(TASK ITEM) Copy the material below line for line, with every character and line break unchanged.

(AVAILABLE RECORDS)
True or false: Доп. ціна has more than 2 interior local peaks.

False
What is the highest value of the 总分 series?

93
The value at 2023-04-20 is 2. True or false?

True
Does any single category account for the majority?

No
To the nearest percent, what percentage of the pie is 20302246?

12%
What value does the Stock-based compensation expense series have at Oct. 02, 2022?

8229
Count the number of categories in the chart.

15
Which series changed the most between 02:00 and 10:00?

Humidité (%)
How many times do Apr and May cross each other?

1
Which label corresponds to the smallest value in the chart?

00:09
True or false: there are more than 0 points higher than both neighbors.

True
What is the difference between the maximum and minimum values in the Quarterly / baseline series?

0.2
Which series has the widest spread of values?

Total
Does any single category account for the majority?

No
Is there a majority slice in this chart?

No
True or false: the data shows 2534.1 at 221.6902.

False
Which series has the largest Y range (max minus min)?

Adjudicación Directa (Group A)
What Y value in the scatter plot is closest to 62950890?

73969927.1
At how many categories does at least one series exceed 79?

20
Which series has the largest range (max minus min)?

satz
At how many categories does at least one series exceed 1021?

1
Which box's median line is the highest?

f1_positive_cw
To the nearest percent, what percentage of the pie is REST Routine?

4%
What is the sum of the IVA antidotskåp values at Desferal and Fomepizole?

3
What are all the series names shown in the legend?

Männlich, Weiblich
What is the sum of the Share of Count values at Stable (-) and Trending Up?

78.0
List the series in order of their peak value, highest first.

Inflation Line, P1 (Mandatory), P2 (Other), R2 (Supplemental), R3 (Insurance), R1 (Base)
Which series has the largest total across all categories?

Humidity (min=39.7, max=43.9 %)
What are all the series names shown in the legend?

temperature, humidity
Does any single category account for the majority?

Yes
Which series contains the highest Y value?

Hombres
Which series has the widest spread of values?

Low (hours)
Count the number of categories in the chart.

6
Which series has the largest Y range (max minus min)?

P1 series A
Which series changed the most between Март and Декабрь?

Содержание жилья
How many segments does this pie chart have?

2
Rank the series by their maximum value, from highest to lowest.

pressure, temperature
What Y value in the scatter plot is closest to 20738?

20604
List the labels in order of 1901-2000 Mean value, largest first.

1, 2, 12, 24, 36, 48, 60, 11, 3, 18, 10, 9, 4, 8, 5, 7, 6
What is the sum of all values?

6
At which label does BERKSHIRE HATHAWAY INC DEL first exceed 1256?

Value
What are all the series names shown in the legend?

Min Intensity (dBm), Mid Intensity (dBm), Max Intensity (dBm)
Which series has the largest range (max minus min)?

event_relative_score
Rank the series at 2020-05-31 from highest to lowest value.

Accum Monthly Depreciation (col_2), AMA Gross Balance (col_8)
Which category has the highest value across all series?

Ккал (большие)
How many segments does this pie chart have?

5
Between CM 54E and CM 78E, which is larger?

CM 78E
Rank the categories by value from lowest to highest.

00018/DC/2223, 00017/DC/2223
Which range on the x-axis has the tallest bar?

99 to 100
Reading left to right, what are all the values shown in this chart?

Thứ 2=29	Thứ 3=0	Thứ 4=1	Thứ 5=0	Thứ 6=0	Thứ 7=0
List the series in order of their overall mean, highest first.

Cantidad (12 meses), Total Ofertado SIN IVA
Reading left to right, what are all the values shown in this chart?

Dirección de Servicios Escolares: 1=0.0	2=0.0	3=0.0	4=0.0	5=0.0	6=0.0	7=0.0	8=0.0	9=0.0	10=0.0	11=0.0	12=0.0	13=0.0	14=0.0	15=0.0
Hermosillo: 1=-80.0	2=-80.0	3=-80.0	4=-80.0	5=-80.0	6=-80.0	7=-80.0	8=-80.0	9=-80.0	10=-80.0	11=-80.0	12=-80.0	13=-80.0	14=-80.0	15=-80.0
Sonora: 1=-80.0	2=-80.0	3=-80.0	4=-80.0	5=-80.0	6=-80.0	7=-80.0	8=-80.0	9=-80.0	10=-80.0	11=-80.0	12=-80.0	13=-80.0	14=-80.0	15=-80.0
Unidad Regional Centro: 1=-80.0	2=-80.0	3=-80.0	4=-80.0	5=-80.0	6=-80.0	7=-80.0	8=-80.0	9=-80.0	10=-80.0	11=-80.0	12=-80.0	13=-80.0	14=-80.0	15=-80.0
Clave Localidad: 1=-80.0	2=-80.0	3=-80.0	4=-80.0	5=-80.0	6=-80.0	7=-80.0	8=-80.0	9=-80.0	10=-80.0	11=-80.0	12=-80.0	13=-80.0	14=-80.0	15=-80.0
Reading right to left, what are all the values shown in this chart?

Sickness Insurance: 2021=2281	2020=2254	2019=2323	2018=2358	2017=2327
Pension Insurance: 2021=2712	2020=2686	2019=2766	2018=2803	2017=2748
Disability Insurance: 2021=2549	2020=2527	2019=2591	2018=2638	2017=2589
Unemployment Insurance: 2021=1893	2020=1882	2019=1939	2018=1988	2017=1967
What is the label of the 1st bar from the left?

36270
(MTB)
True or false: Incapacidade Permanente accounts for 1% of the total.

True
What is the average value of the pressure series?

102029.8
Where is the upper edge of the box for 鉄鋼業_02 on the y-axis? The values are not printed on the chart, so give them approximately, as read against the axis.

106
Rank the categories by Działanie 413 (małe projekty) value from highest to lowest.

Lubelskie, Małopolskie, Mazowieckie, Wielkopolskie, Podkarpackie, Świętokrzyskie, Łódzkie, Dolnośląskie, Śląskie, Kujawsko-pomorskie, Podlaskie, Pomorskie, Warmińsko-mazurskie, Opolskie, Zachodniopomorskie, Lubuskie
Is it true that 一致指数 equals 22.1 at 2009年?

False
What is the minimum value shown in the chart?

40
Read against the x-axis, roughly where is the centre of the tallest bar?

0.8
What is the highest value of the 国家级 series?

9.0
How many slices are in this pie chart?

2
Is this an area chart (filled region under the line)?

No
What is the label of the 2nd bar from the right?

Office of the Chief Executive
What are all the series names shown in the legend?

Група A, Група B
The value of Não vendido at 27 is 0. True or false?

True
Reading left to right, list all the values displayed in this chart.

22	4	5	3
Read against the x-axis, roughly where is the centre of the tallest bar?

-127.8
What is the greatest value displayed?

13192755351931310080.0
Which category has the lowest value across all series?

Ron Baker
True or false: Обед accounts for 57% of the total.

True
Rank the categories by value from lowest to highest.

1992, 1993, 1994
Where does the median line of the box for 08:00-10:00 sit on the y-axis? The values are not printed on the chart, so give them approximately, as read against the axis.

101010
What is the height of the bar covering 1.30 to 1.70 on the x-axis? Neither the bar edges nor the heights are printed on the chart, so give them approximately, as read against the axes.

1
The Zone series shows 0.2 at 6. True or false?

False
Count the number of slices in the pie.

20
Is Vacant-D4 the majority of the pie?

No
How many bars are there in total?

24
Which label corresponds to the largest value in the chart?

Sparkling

(OUTPUT FOR THIS EXERCISE)
True or false: Доп. ціна has more than 2 interior local peaks.

False
What is the highest value of the 总分 series?

93
The value at 2023-04-20 is 2. True or false?

True
Does any single category account for the majority?

No
To the nearest percent, what percentage of the pie is 20302246?

12%
What value does the Stock-based compensation expense series have at Oct. 02, 2022?

8229
Count the number of categories in the chart.

15
Which series changed the most between 02:00 and 10:00?

Humidité (%)
How many times do Apr and May cross each other?

1
Which label corresponds to the smallest value in the chart?

00:09
True or false: there are more than 0 points higher than both neighbors.

True
What is the difference between the maximum and minimum values in the Quarterly / baseline series?

0.2
Which series has the widest spread of values?

Total
Does any single category account for the majority?

No
Is there a majority slice in this chart?

No
True or false: the data shows 2534.1 at 221.6902.

False
Which series has the largest Y range (max minus min)?

Adjudicación Directa (Group A)
What Y value in the scatter plot is closest to 62950890?

73969927.1
At how many categories does at least one series exceed 79?

20
Which series has the largest range (max minus min)?

satz
At how many categories does at least one series exceed 1021?

1
Which box's median line is the highest?

f1_positive_cw
To the nearest percent, what percentage of the pie is REST Routine?

4%
What is the sum of the IVA antidotskåp values at Desferal and Fomepizole?

3
What are all the series names shown in the legend?

Männlich, Weiblich
What is the sum of the Share of Count values at Stable (-) and Trending Up?

78.0
List the series in order of their peak value, highest first.

Inflation Line, P1 (Mandatory), P2 (Other), R2 (Supplemental), R3 (Insurance), R1 (Base)
Which series has the largest total across all categories?

Humidity (min=39.7, max=43.9 %)
What are all the series names shown in the legend?

temperature, humidity
Does any single category account for the majority?

Yes
Which series contains the highest Y value?

Hombres
Which series has the widest spread of values?

Low (hours)
Count the number of categories in the chart.

6
Which series has the largest Y range (max minus min)?

P1 series A
Which series changed the most between Март and Декабрь?

Содержание жилья
How many segments does this pie chart have?

2
Rank the series by their maximum value, from highest to lowest.

pressure, temperature
What Y value in the scatter plot is closest to 20738?

20604
List the labels in order of 1901-2000 Mean value, largest first.

1, 2, 12, 24, 36, 48, 60, 11, 3, 18, 10, 9, 4, 8, 5, 7, 6
What is the sum of all values?

6
At which label does BERKSHIRE HATHAWAY INC DEL first exceed 1256?

Value
What are all the series names shown in the legend?

Min Intensity (dBm), Mid Intensity (dBm), Max Intensity (dBm)
Which series has the largest range (max minus min)?

event_relative_score
Rank the series at 2020-05-31 from highest to lowest value.

Accum Monthly Depreciation (col_2), AMA Gross Balance (col_8)
Which category has the highest value across all series?

Ккал (большие)
How many segments does this pie chart have?

5
Between CM 54E and CM 78E, which is larger?

CM 78E
Rank the categories by value from lowest to highest.

00018/DC/2223, 00017/DC/2223
Which range on the x-axis has the tallest bar?

99 to 100
Reading left to right, what are all the values shown in this chart?

Thứ 2=29	Thứ 3=0	Thứ 4=1	Thứ 5=0	Thứ 6=0	Thứ 7=0
List the series in order of their overall mean, highest first.

Cantidad (12 meses), Total Ofertado SIN IVA
Reading left to right, what are all the values shown in this chart?

Dirección de Servicios Escolares: 1=0.0	2=0.0	3=0.0	4=0.0	5=0.0	6=0.0	7=0.0	8=0.0	9=0.0	10=0.0	11=0.0	12=0.0	13=0.0	14=0.0	15=0.0
Hermosillo: 1=-80.0	2=-80.0	3=-80.0	4=-80.0	5=-80.0	6=-80.0	7=-80.0	8=-80.0	9=-80.0	10=-80.0	11=-80.0	12=-80.0	13=-80.0	14=-80.0	15=-80.0
Sonora: 1=-80.0	2=-80.0	3=-80.0	4=-80.0	5=-80.0	6=-80.0	7=-80.0	8=-80.0	9=-80.0	10=-80.0	11=-80.0	12=-80.0	13=-80.0	14=-80.0	15=-80.0
Unidad Regional Centro: 1=-80.0	2=-80.0	3=-80.0	4=-80.0	5=-80.0	6=-80.0	7=-80.0	8=-80.0	9=-80.0	10=-80.0	11=-80.0	12=-80.0	13=-80.0	14=-80.0	15=-80.0
Clave Localidad: 1=-80.0	2=-80.0	3=-80.0	4=-80.0	5=-80.0	6=-80.0	7=-80.0	8=-80.0	9=-80.0	10=-80.0	11=-80.0	12=-80.0	13=-80.0	14=-80.0	15=-80.0
Reading right to left, what are all the values shown in this chart?

Sickness Insurance: 2021=2281	2020=2254	2019=2323	2018=2358	2017=2327
Pension Insurance: 2021=2712	2020=2686	2019=2766	2018=2803	2017=2748
Disability Insurance: 2021=2549	2020=2527	2019=2591	2018=2638	2017=2589
Unemployment Insurance: 2021=1893	2020=1882	2019=1939	2018=1988	2017=1967
What is the label of the 1st bar from the left?

36270
(MTB)
True or false: Incapacidade Permanente accounts for 1% of the total.

True
What is the average value of the pressure series?

102029.8
Where is the upper edge of the box for 鉄鋼業_02 on the y-axis? The values are not printed on the chart, so give them approximately, as read against the axis.

106
Rank the categories by Działanie 413 (małe projekty) value from highest to lowest.

Lubelskie, Małopolskie, Mazowieckie, Wielkopolskie, Podkarpackie, Świętokrzyskie, Łódzkie, Dolnośląskie, Śląskie, Kujawsko-pomorskie, Podlaskie, Pomorskie, Warmińsko-mazurskie, Opolskie, Zachodniopomorskie, Lubuskie
Is it true that 一致指数 equals 22.1 at 2009年?

False
What is the minimum value shown in the chart?

40
Read against the x-axis, roughly where is the centre of the tallest bar?

0.8
What is the highest value of the 国家级 series?

9.0
How many slices are in this pie chart?

2
Is this an area chart (filled region under the line)?

No
What is the label of the 2nd bar from the right?

Office of the Chief Executive
What are all the series names shown in the legend?

Група A, Група B
The value of Não vendido at 27 is 0. True or false?

True
Reading left to right, list all the values displayed in this chart.

22	4	5	3
Read against the x-axis, roughly where is the centre of the tallest bar?

-127.8
What is the greatest value displayed?

13192755351931310080.0
Which category has the lowest value across all series?

Ron Baker
True or false: Обед accounts for 57% of the total.

True
Rank the categories by value from lowest to highest.

1992, 1993, 1994
Where does the median line of the box for 08:00-10:00 sit on the y-axis? The values are not printed on the chart, so give them approximately, as read against the axis.

101010
What is the height of the bar covering 1.30 to 1.70 on the x-axis? Neither the bar edges nor the heights are printed on the chart, so give them approximately, as read against the axes.

1
The Zone series shows 0.2 at 6. True or false?

False
Count the number of slices in the pie.

20
Is Vacant-D4 the majority of the pie?

No
How many bars are there in total?

24
Which label corresponds to the largest value in the chart?

Sparkling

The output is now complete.